İnsanız çok kıymetli, ben çok seviyorum. Her birinde ayrı bir desen, ayrı bir güzellik var. Tebessümün sadaka olarak kabul edildiği bir medeniyetin evladıyız. Her gün sadaka dağıtmak ne kadar güzel bir şey. Ben enerjimi milletimden alıyorum.   

-          Çok keyifli bir sohbetti. Bizi kırmadığınız için çok teşekkür ederiz. Seçim sürecinde size başarılar dilerim. Son olarak söylemek istediğiniz bir şey var mı?

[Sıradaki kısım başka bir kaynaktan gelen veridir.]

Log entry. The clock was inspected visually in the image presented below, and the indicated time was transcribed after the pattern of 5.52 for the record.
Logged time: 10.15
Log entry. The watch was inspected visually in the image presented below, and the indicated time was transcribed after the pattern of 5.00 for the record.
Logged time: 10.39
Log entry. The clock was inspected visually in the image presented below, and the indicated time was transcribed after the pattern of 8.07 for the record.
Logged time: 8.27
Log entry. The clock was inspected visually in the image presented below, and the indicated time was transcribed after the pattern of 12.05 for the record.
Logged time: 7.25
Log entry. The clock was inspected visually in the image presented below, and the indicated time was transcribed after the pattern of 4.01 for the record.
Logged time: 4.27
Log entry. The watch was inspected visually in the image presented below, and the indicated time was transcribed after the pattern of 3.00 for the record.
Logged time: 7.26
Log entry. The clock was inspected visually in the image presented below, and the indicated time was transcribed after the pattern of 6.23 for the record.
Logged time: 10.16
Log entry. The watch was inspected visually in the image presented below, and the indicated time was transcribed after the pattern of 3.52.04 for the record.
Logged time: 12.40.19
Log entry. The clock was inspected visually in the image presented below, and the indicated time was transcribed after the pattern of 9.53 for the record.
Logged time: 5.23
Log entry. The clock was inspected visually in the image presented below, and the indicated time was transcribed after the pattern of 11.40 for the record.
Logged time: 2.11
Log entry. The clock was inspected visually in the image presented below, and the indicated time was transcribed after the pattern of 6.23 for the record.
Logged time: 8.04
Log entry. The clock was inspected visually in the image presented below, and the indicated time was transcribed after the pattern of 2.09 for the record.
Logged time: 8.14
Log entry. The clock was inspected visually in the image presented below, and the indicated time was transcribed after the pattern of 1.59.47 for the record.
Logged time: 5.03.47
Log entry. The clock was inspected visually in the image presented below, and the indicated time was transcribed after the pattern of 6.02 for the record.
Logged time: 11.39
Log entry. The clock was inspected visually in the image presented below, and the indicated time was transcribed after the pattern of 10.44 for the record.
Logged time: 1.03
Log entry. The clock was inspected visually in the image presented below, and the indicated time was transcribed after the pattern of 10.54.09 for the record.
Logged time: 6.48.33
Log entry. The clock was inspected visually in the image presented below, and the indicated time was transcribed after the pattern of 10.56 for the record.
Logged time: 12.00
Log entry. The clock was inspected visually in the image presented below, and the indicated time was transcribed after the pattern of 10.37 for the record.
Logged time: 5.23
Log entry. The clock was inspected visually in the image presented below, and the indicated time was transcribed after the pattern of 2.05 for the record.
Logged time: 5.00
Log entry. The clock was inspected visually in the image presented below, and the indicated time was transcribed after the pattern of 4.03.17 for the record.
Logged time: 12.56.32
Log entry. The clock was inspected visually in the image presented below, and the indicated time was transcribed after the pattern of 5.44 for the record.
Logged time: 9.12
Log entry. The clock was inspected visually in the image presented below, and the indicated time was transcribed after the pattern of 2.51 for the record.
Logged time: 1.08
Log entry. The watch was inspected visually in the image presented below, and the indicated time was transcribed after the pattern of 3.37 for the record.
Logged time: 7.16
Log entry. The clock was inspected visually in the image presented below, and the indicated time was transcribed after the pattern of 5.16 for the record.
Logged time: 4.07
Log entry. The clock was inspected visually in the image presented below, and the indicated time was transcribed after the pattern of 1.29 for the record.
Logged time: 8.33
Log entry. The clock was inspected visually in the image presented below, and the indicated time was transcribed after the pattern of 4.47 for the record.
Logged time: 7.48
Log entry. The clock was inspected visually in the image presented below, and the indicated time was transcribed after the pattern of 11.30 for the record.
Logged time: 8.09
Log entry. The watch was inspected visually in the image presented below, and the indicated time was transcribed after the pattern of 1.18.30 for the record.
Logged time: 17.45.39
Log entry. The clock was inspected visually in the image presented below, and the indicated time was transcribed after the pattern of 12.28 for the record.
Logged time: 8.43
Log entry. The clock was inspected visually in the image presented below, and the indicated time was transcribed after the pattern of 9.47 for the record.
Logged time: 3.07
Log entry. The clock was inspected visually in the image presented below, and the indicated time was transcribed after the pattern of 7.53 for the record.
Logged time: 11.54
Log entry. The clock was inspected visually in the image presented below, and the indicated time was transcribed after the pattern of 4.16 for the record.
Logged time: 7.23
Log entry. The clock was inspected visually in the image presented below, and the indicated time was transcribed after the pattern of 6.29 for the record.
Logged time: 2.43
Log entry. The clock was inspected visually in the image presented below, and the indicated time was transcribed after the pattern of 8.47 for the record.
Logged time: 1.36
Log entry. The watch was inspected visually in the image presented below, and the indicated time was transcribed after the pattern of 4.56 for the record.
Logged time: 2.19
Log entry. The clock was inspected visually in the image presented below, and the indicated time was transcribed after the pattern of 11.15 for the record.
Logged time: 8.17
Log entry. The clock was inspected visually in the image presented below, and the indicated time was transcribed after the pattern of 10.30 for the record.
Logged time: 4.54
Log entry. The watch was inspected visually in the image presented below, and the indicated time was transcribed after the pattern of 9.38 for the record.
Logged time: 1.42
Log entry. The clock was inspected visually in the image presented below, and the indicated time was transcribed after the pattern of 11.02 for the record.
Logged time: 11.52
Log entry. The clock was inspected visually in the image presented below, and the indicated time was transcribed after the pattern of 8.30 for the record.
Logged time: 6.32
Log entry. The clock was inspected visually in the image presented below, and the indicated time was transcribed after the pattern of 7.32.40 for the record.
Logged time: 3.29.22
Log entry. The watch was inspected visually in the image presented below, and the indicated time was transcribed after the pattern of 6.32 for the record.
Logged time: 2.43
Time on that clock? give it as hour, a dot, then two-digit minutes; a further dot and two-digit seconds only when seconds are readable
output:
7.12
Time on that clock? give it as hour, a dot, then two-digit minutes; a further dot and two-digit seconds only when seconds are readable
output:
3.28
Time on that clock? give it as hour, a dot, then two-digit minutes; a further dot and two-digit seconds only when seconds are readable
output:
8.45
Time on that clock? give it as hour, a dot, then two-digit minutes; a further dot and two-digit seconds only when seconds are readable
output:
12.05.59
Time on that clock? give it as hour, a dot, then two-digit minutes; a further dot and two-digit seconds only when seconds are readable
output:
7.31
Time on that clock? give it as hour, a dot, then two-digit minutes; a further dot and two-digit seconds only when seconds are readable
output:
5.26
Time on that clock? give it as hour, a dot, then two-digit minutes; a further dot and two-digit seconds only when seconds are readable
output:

Hukuk insanları mutlu etmek için vardır. Artık romanesk saraylardan sıyrılıp insanımız ile beraber yürümemiz gerekiyor. Su, hava ve toprağın esaretinde geçen bu ömrümüzde, hoş bir seda bırakabilirsek ne mutlu bizlere. Artık bahaneleri bırakmamız gerektiğine inanıyorum. İnancıma göre, adil olmamamın bahanesi yoktur. Hep birlikte samimi olarak çalışırsak sorunları çözeceğimize inanıyorum. Ben meslektaşlarıma ve insanımıza diyorum ki kaçmakla olmuyor. Kaçacaksak da beraber kaçalım. Ne diyor üstat Abdurrahim Karakoç:

Şüphe ?başlangıç?tır, karar ?nihayet?